▸ **Document passage**:
┄┄┄┄┄┄┄┄┄┄┄┄┄┄┄┄┄┄┄┄
We retrieved the TCGA dataset for lung cancer patients from the Genomic Data Commons data portal (http://www.cbioportal.org/) in April 2019.

Presently, we regard solid and micropapillary-predominant as solid subtype adenocarcinomas and the other subtypes as non-solid adenocarcinomas.

DNA and RNA isolation

Following surgical resection, tumor and adjacent normal tissues were immediately obtained and stored in RNAlater RNA Stabilization Reagent (Thermo Fisher Scientific, Waltham, MA, USA). Peripheral blood mononuclear cells (PBMCs) underwent isolation through density gradient centrifugation with LymphoprepTM (Axis-Shield Poc AS, Oslo, Norway), then were cryopreserved until analysis. For DNA extraction, genomic DNA was derived from tumor tissues, matched adjacent normal tissues, or PBMCs using AllPrep DNA/RNA Mini Kits or DNeasy Mini Kits (Qiagen, Hilden, Germany). Total RNA from tumor tissues was extracted using either the AllPrep DNA/RNA Mini Kit or the RNeasy Mini Kit (Qiagen).

Whole exome sequencing (WES) and RNA sequencing (RNA-seq)

For WES (n=95), sequencing libraries of genomic DNA from tumors and matched normal tissues or PBMCs were prepared using the SureSelect Human All Exon V6 probe (Agilent Technologies) following the manufacturer’s protocols. The enriched libraries were sequenced into 150-bp paired-end reads on a NovaSeq (Illumina, San Diego, CA, USA) at Veritas Genetics (Danvers, MA, USA). Quality control, including adapter trimming and low-quality read removal, was performed with TrimGalore (https://github.com/FelixKrueger/TrimGalore). WES achieved a mean coverage of 116 for all protein-coding sequences. Exome reads were then independently mapped to the human genome (GRCh38/hg38) using the Burrows-Wheeler Aligner (BWA). Putative somatic mutations were subsequently identified using an Empirical Bayesian mutation-calling algorithm (18).

We prepared RNA-seq libraries for 113 samples using the NEBNext^® Ultra™ RNA Library Prep Kit for Illumina^® (New England Biolabs, Ipswich, MA, USA), adhering to the manufacturer’s protocols. These enriched libraries were then sequenced as 150-bp paired-end reads on an Illumina NovaSeq at Veritas Genetics. RNA-seq data analysis was performed with Salmon, while RNA reads were mapped to the GRCh38/hg38 reference genome using BWA. Gene expression was quantified as transcripts per million (TPM) using GENCODE v33.

Single-sample gene set enrichment analysis (ssGSEA)
┄┄┄┄┄┄┄┄┄┄┄┄┄┄┄┄┄┄┄┄
▸ **Data under study**:
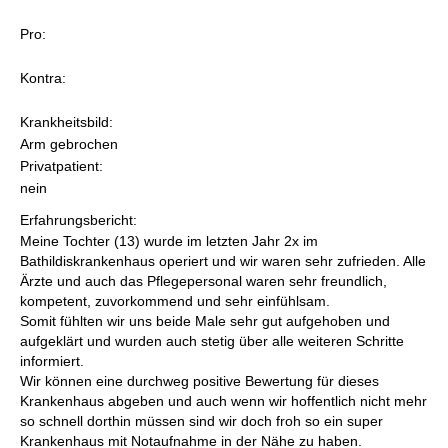
Pro:
Kontra:
Krankheitsbild:
Arm gebrochen
Privatpatient:
nein
Erfahrungsbericht:
Meine Tochter (13) wurde im letzten Jahr 2x im
Bathildiskrankenhaus operiert und wir waren sehr zufrieden. Alle
Ärzte und auch das Pflegepersonal waren sehr freundlich,
kompetent, zuvorkommend und sehr einfühlsam.
Somit fühlten wir uns beide Male sehr gut aufgehoben und
aufgeklärt und wurden auch stetig über alle weiteren Schritte
informiert.
Wir können eine durchweg positive Bewertung für dieses
Krankenhaus abgeben und auch wenn wir hoffentlich nicht mehr
so schnell dorthin müssen sind wir doch froh so ein super
Krankenhaus mit Notaufnahme in der Nähe zu haben.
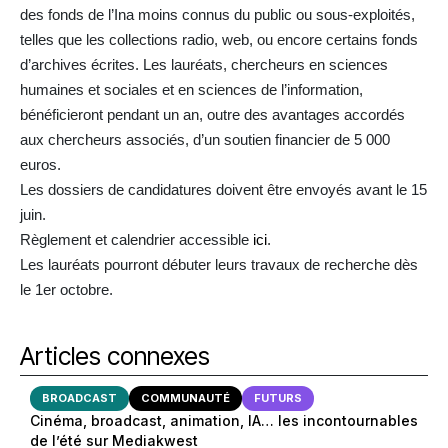
des fonds de l’Ina moins connus du public ou sous-exploités,
telles que les collections radio, web, ou encore certains fonds
d’archives écrites. Les lauréats, chercheurs en sciences
humaines et sociales et en sciences de l’information,
bénéficieront pendant un an, outre des avantages accordés
aux chercheurs associés, d’un soutien financier de 5 000
euros.
Les dossiers de candidatures doivent être envoyés avant le 15
juin.
Règlement et calendrier accessible
ici
.
Les lauréats pourront débuter leurs travaux de recherche dès
le 1er octobre.
Articles connexes
BROADCAST
COMMUNAUTÉ
FUTURS
Cinéma, broadcast, animation, IA… les incontournables
de l’été sur Mediakwest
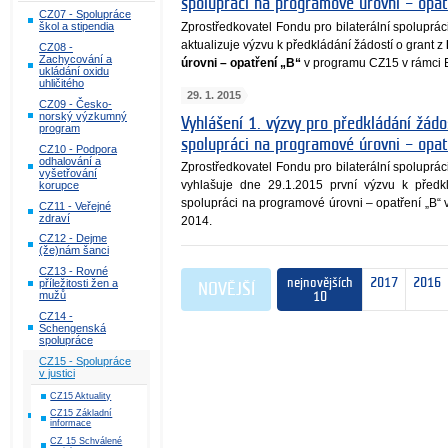
spolupráci na programové úrovni – opa
CZ07 - Spolupráce
Zprostředkovatel Fondu pro bilaterální spoluprá
škol a stipendia
aktualizuje výzvu k předkládání žádostí o grant z
CZ08 -
Zachycování a
úrovni – opatření „B“
v programu CZ15 v rámci 
ukládání oxidu
uhličitého
29. 1. 2015
CZ09 - Česko-
norský výzkumný
Vyhlášení 1. výzvy pro předkládání žádos
program
spolupráci na programové úrovni – opa
CZ10 - Podpora
odhalování a
Zprostředkovatel Fondu pro bilaterální spoluprá
vyšetřování
vyhlašuje dne 29.1.2015 první výzvu k předkl
korupce
spolupráci na programové úrovni – opatření „B
CZ11 - Veřejné
zdraví
2014.
CZ12 - Dejme
(že)nám šanci
CZ13 - Rovné
nejnovějších
2017
2016
příležitosti žen a
NOVĚJŠÍ
mužů
10
CZ14 -
Schengenská
spolupráce
CZ15 - Spolupráce
v justici
CZ15 Aktuality
CZ15 Základní
informace
CZ 15 Schválené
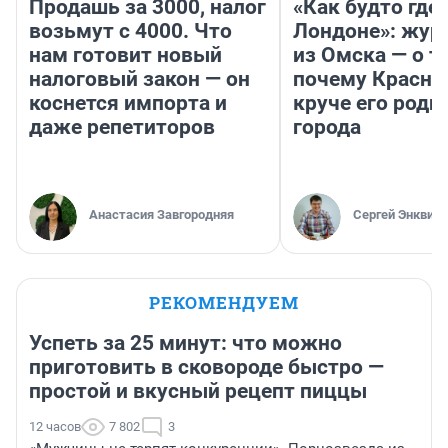
Продашь за 3000, налог
«Как будто где-
возьмут с 4000. Что
Лондоне»: жур
нам готовит новый
из Омска — о т
налоговый закон — он
почему Красно
коснется импорта и
круче его родн
даже репетиторов
города
Анастасия Завгородняя
Сергей Энквист
РЕКОМЕНДУЕМ
Успеть за 25 минут: что можно
приготовить в сковороде быстро —
простой и вкусный рецепт пиццы
12 часов
7 802
3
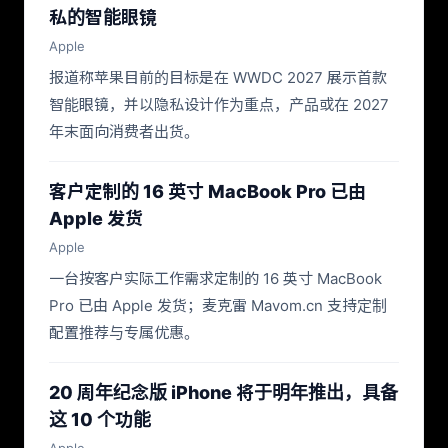
私的智能眼镜
Apple
报道称苹果目前的目标是在 WWDC 2027 展示首款
智能眼镜，并以隐私设计作为重点，产品或在 2027
年末面向消费者出货。
客户定制的 16 英寸 MacBook Pro 已由
Apple 发货
Apple
一台按客户实际工作需求定制的 16 英寸 MacBook
Pro 已由 Apple 发货；麦克雷 Mavom.cn 支持定制
配置推荐与专属优惠。
20 周年纪念版 iPhone 将于明年推出，具备
这 10 个功能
┄┄┄┄┄┄┄┄┄┄┄┄┄┄┄┄┄┄┄┄
▸ **Exercise**:
Please transcribe everything in the sequencing methods passage from "Following surgical resection, tumor" down to "Mini Kit (Qiagen).", word for word.

▸ **Your response**:
Following surgical resection, tumor and adjacent normal tissues were immediately obtained and stored in RNAlater RNA Stabilization Reagent (Thermo Fisher Scientific, Waltham, MA, USA). Peripheral blood mononuclear cells (PBMCs) underwent isolation through density gradient centrifugation with LymphoprepTM (Axis-Shield Poc AS, Oslo, Norway), then were cryopreserved until analysis. For DNA extraction, genomic DNA was derived from tumor tissues, matched adjacent normal tissues, or PBMCs using AllPrep DNA/RNA Mini Kits or DNeasy Mini Kits (Qiagen, Hilden, Germany). Total RNA from tumor tissues was extracted using either the AllPrep DNA/RNA Mini Kit or the RNeasy Mini Kit (Qiagen).